I am living in a nice place though. It is gated and my room has airconditioning - which is great, although the heat is getting to me less then I though it would. People keep reminsing me that this is only Spring for them. Apparently Manila goes up to 40 degrees celcius with humidity in the Summer. Summer is between March and June. Luckily that is exactly when I will be leaving Manila for the cooler tempetatures of the mountains to the north. There is of course a rooster right outside my window. My first night in Manila I thought he would drive me crazy. However, since then I have realized that it is not the rooster that will drive me crazy, but in fact the kareokee bar across the street from my building.

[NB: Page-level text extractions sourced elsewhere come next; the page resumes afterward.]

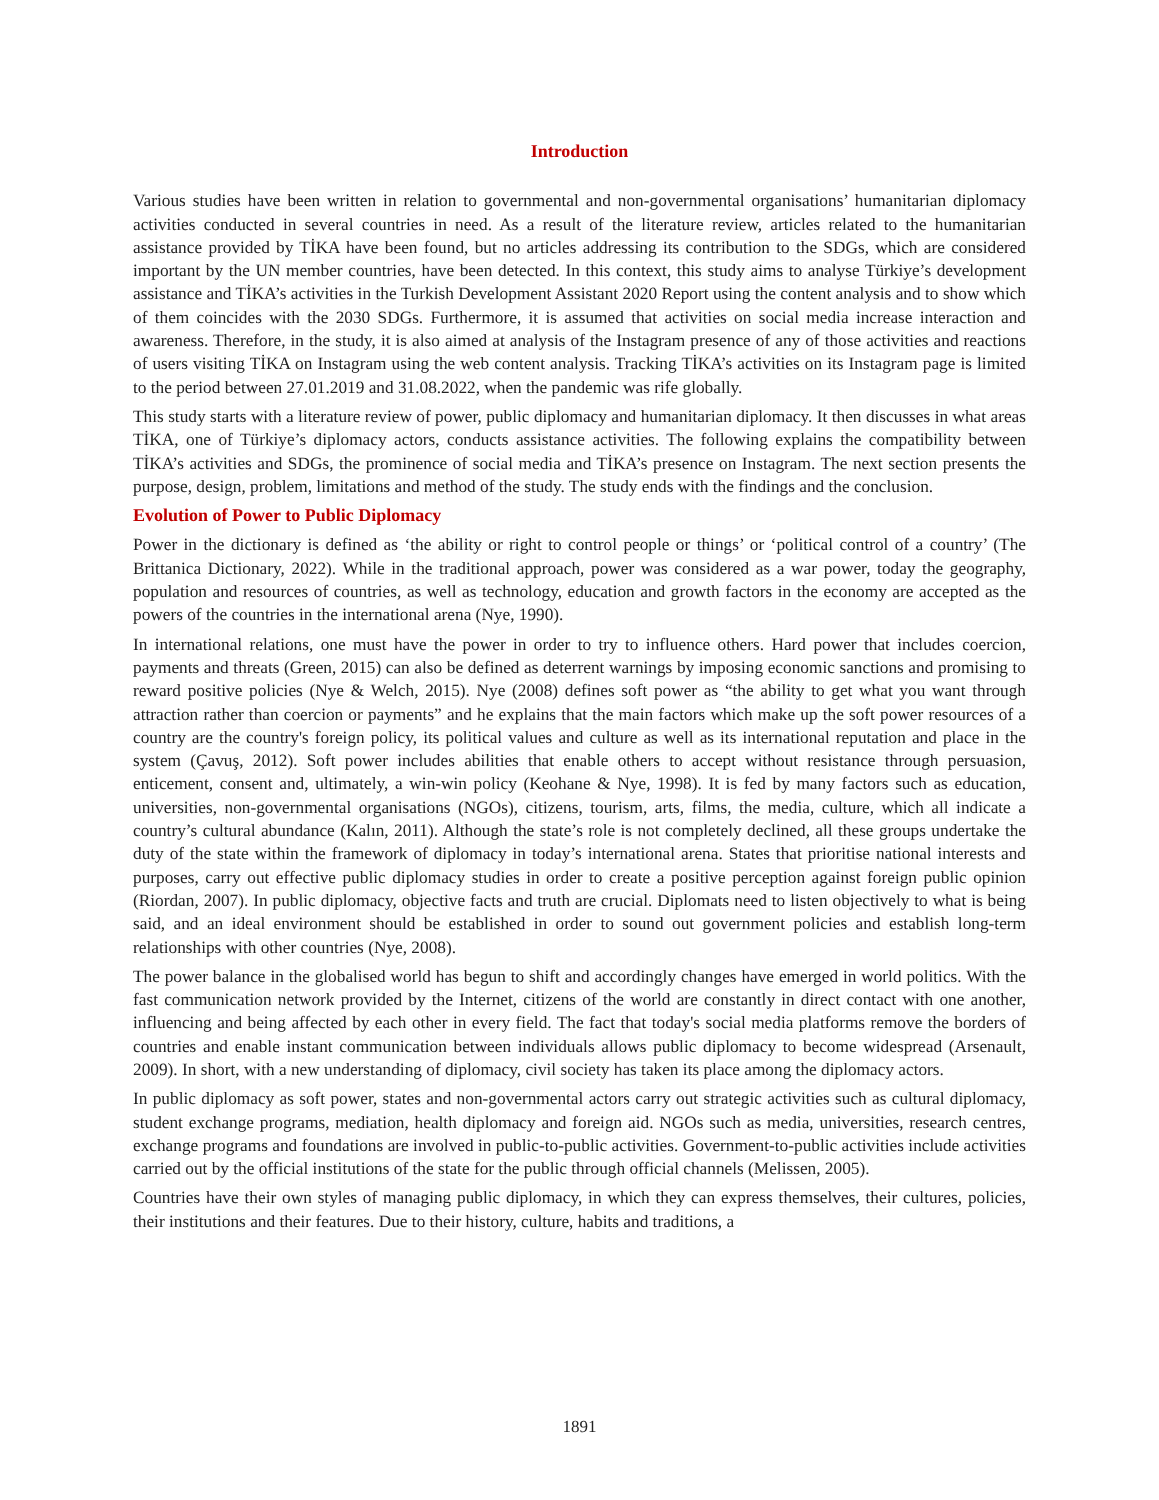Introduction
Various studies have been written in relation to governmental and non-governmental organisations’ humanitarian diplomacy activities conducted in several countries in need. As a result of the literature review, articles related to the humanitarian assistance provided by TİKA have been found, but no articles addressing its contribution to the SDGs, which are considered important by the UN member countries, have been detected. In this context, this study aims to analyse Türkiye’s development assistance and TİKA’s activities in the Turkish Development Assistant 2020 Report using the content analysis and to show which of them coincides with the 2030 SDGs. Furthermore, it is assumed that activities on social media increase interaction and awareness. Therefore, in the study, it is also aimed at analysis of the Instagram presence of any of those activities and reactions of users visiting TİKA on Instagram using the web content analysis. Tracking TİKA’s activities on its Instagram page is limited to the period between 27.01.2019 and 31.08.2022, when the pandemic was rife globally.
This study starts with a literature review of power, public diplomacy and humanitarian diplomacy. It then discusses in what areas TİKA, one of Türkiye’s diplomacy actors, conducts assistance activities. The following explains the compatibility between TİKA’s activities and SDGs, the prominence of social media and TİKA’s presence on Instagram. The next section presents the purpose, design, problem, limitations and method of the study. The study ends with the findings and the conclusion.
Evolution of Power to Public Diplomacy
Power in the dictionary is defined as ‘the ability or right to control people or things’ or ‘political control of a country’ (The Brittanica Dictionary, 2022). While in the traditional approach, power was considered as a war power, today the geography, population and resources of countries, as well as technology, education and growth factors in the economy are accepted as the powers of the countries in the international arena (Nye, 1990).
In international relations, one must have the power in order to try to influence others. Hard power that includes coercion, payments and threats (Green, 2015) can also be defined as deterrent warnings by imposing economic sanctions and promising to reward positive policies (Nye & Welch, 2015). Nye (2008) defines soft power as “the ability to get what you want through attraction rather than coercion or payments” and he explains that the main factors which make up the soft power resources of a country are the country's foreign policy, its political values and culture as well as its international reputation and place in the system (Çavuş, 2012). Soft power includes abilities that enable others to accept without resistance through persuasion, enticement, consent and, ultimately, a win-win policy (Keohane & Nye, 1998). It is fed by many factors such as education, universities, non-governmental organisations (NGOs), citizens, tourism, arts, films, the media, culture, which all indicate a country’s cultural abundance (Kalın, 2011). Although the state’s role is not completely declined, all these groups undertake the duty of the state within the framework of diplomacy in today’s international arena. States that prioritise national interests and purposes, carry out effective public diplomacy studies in order to create a positive perception against foreign public opinion (Riordan, 2007). In public diplomacy, objective facts and truth are crucial. Diplomats need to listen objectively to what is being said, and an ideal environment should be established in order to sound out government policies and establish long-term relationships with other countries (Nye, 2008).
The power balance in the globalised world has begun to shift and accordingly changes have emerged in world politics. With the fast communication network provided by the Internet, citizens of the world are constantly in direct contact with one another, influencing and being affected by each other in every field. The fact that today's social media platforms remove the borders of countries and enable instant communication between individuals allows public diplomacy to become widespread (Arsenault, 2009). In short, with a new understanding of diplomacy, civil society has taken its place among the diplomacy actors.
In public diplomacy as soft power, states and non-governmental actors carry out strategic activities such as cultural diplomacy, student exchange programs, mediation, health diplomacy and foreign aid. NGOs such as media, universities, research centres, exchange programs and foundations are involved in public-to-public activities. Government-to-public activities include activities carried out by the official institutions of the state for the public through official channels (Melissen, 2005).
Countries have their own styles of managing public diplomacy, in which they can express themselves, their cultures, policies, their institutions and their features. Due to their history, culture, habits and traditions, a
1891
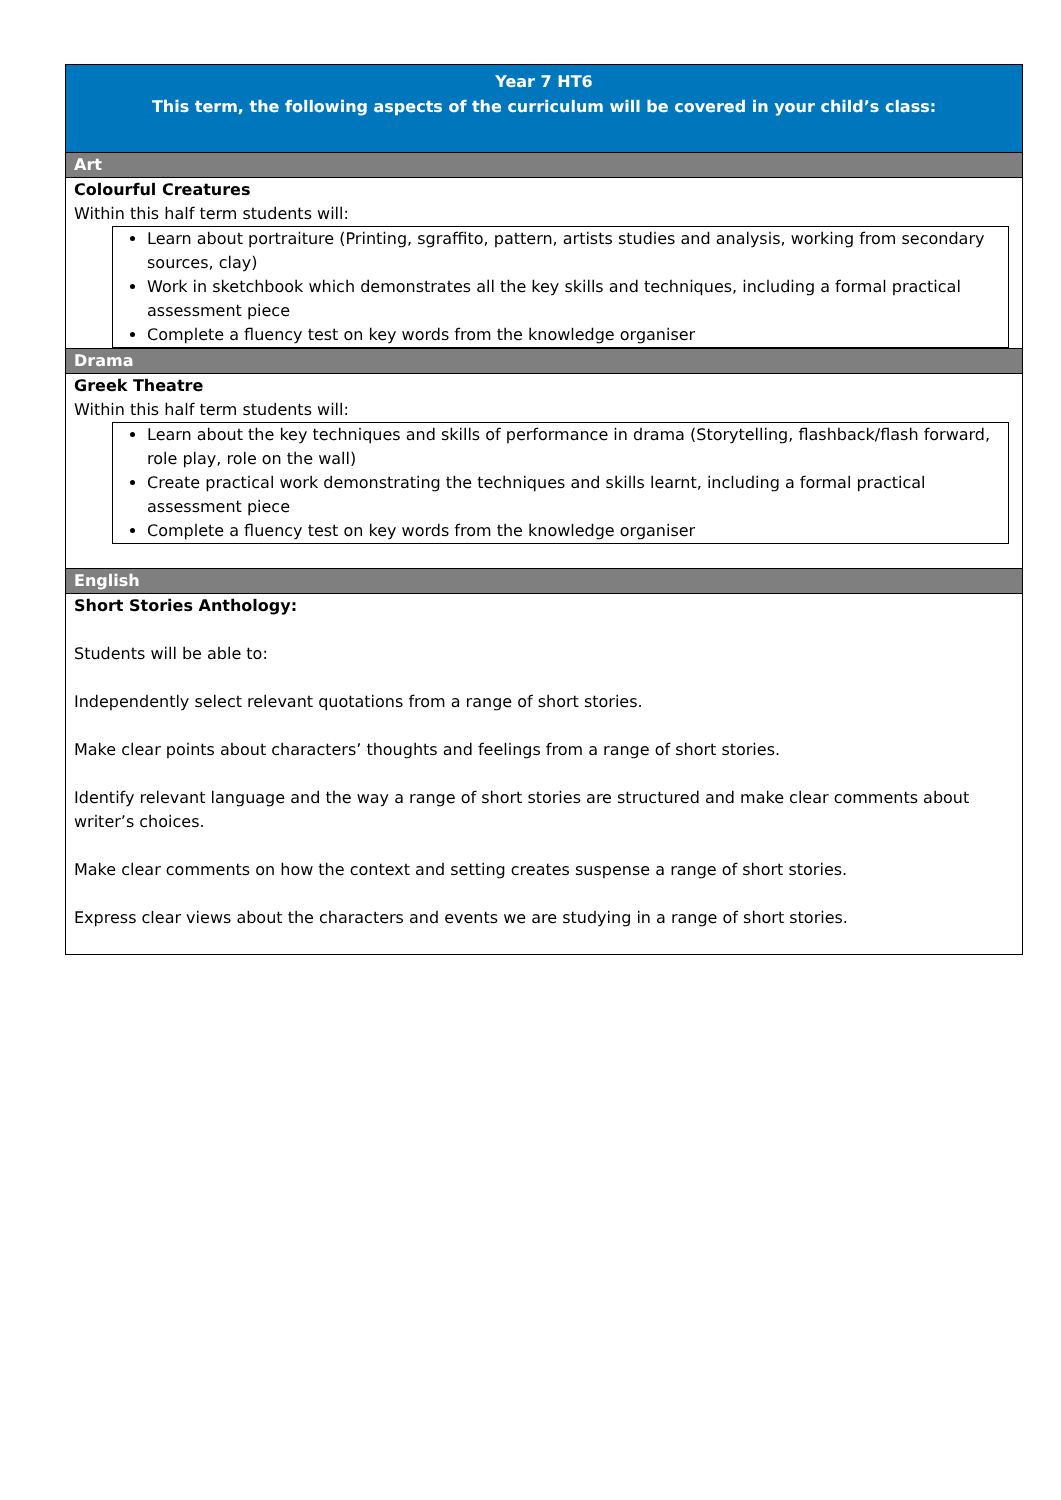| Year 7 HT6 This term, the following aspects of the curriculum will be covered in your child’s class: |
| Art |
| Colourful Creatures Within this half term students will: Learn about portraiture (Printing, sgraffito, pattern, artists studies and analysis, working from secondary sources, clay) Work in sketchbook which demonstrates all the key skills and techniques, including a formal practical assessment piece Complete a fluency test on key words from the knowledge organiser |
| Drama |
| Greek Theatre Within this half term students will: Learn about the key techniques and skills of performance in drama (Storytelling, flashback/flash forward, role play, role on the wall) Create practical work demonstrating the techniques and skills learnt, including a formal practical assessment piece Complete a fluency test on key words from the knowledge organiser |
| English |
| Short Stories Anthology: Students will be able to: Independently select relevant quotations from a range of short stories. Make clear points about characters’ thoughts and feelings from a range of short stories. Identify relevant language and the way a range of short stories are structured and make clear comments about writer’s choices. Make clear comments on how the context and setting creates suspense a range of short stories. Express clear views about the characters and events we are studying in a range of short stories. |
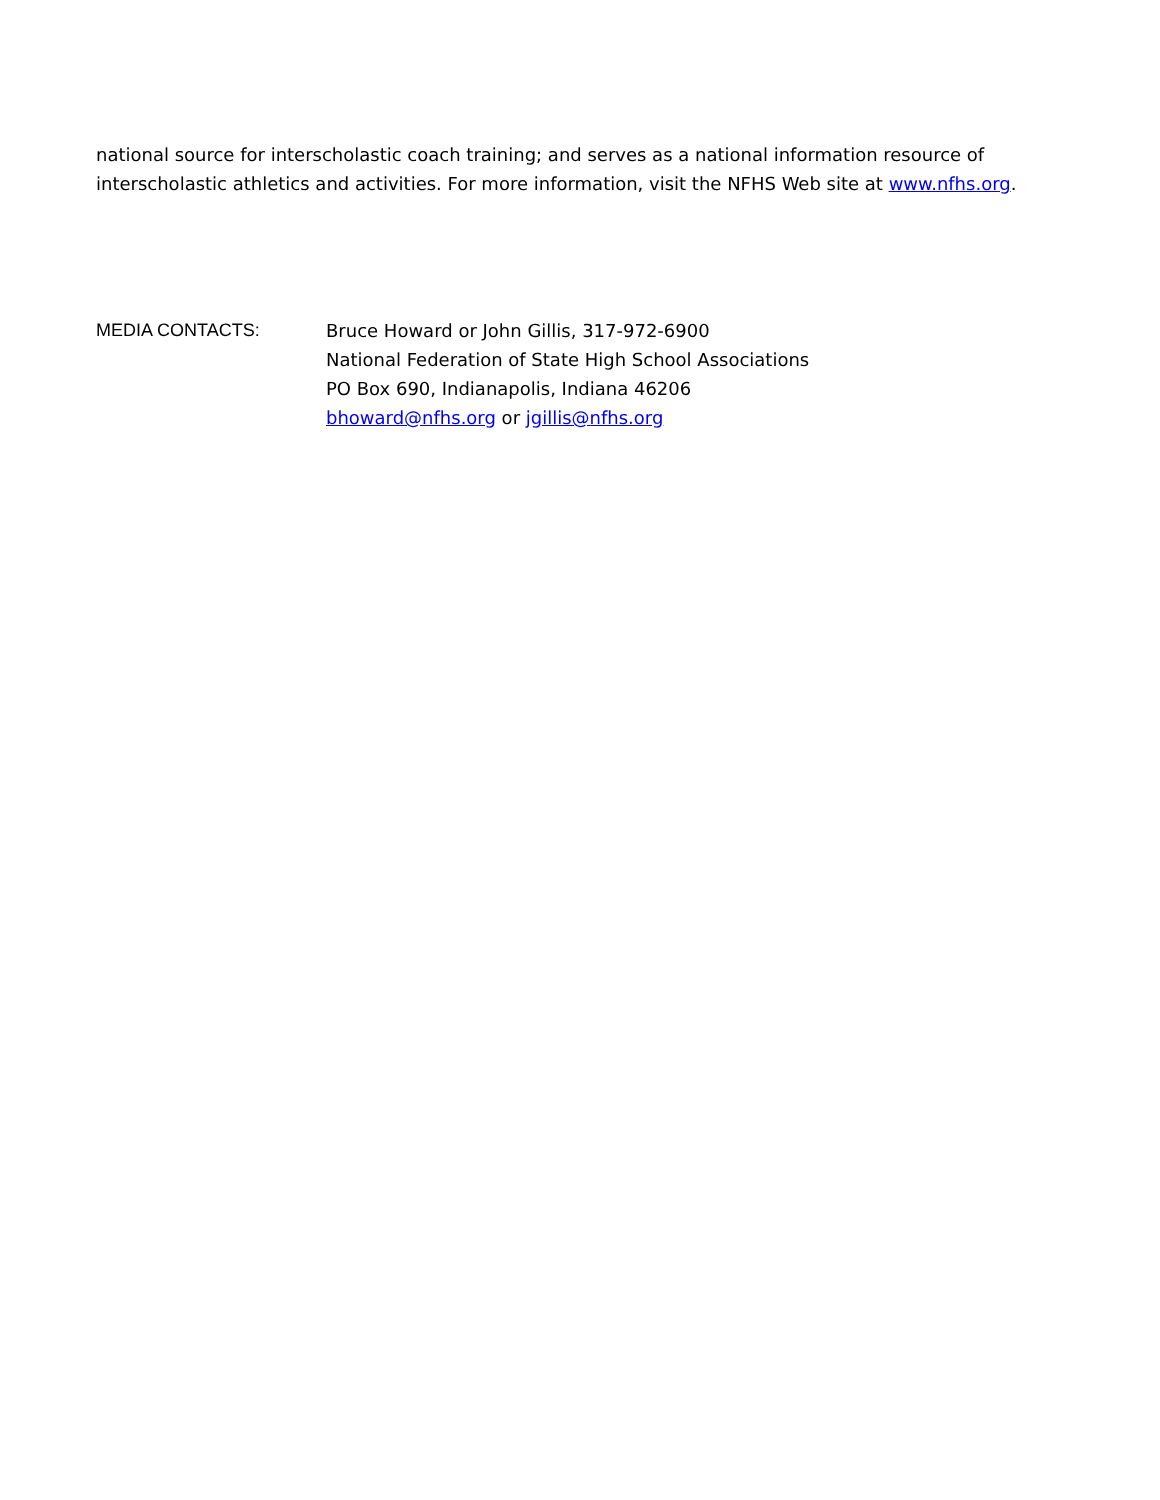national source for interscholastic coach training; and serves as a national information resource of interscholastic athletics and activities. For more information, visit the NFHS Web site at www.nfhs.org.
MEDIA CONTACTS: Bruce Howard or John Gillis, 317-972-6900
National Federation of State High School Associations
PO Box 690, Indianapolis, Indiana 46206
bhoward@nfhs.org or jgillis@nfhs.org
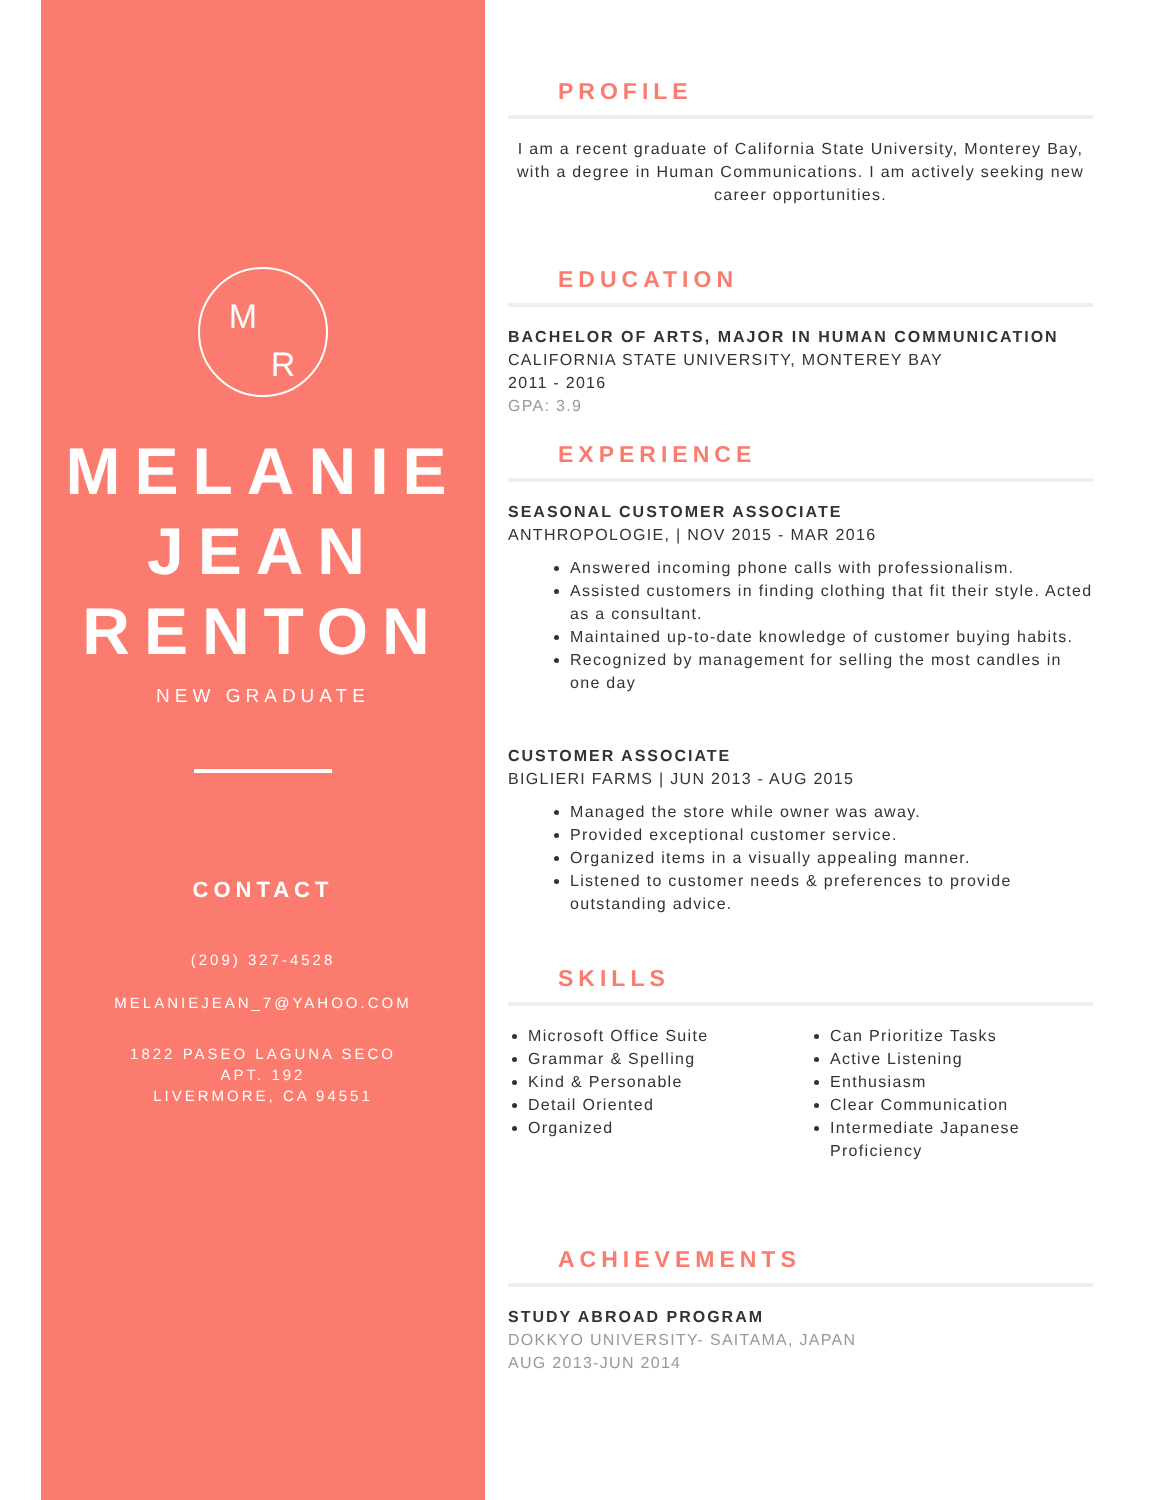M
R
MELANIE
JEAN
RENTON
NEW GRADUATE
CONTACT
(209) 327-4528
MELANIEJEAN_7@YAHOO.COM
1822 PASEO LAGUNA SECO
APT. 192
LIVERMORE, CA 94551
PROFILE
I am a recent graduate of California State University, Monterey Bay, with a degree in Human Communications. I am actively seeking new career opportunities.
EDUCATION
BACHELOR OF ARTS, MAJOR IN HUMAN COMMUNICATION
CALIFORNIA STATE UNIVERSITY, MONTEREY BAY
2011 - 2016
GPA: 3.9
EXPERIENCE
SEASONAL CUSTOMER ASSOCIATE
ANTHROPOLOGIE, | NOV 2015 - MAR 2016
Answered incoming phone calls with professionalism.
Assisted customers in finding clothing that fit their style. Acted as a consultant.
Maintained up-to-date knowledge of customer buying habits.
Recognized by management for selling the most candles in one day
CUSTOMER ASSOCIATE
BIGLIERI FARMS | JUN 2013 - AUG 2015
Managed the store while owner was away.
Provided exceptional customer service.
Organized items in a visually appealing manner.
Listened to customer needs & preferences to provide outstanding advice.
SKILLS
Microsoft Office Suite
Grammar & Spelling
Kind & Personable
Detail Oriented
Organized
Can Prioritize Tasks
Active Listening
Enthusiasm
Clear Communication
Intermediate Japanese Proficiency
ACHIEVEMENTS
STUDY ABROAD PROGRAM
DOKKYO UNIVERSITY- SAITAMA, JAPAN
AUG 2013-JUN 2014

Kareokee is super popular here, and in urban poor areas like the one across the street from my building they bars are really just open air tents. 90s pop is really popular here, so I have been listening to lots of Celine Dion and Christina Aguillera being sung by high pitched Filipino women. *smile* It really makes you laugh at the world though to come home from an emotionally draingin day and to realize that lots of people in this country deal with their stress by belting out english love ballads for the whole community to hear.

I am happy here. And entertained pretty a lot by the interesting differences in culture. I am also feeling really empower in my career choice being here. Spening time with the people of this country will teach me more about community organizing, human rights work and solidarity then I could ever learn in a class room.

I hope everyone is doing well back home. Miss you all tons.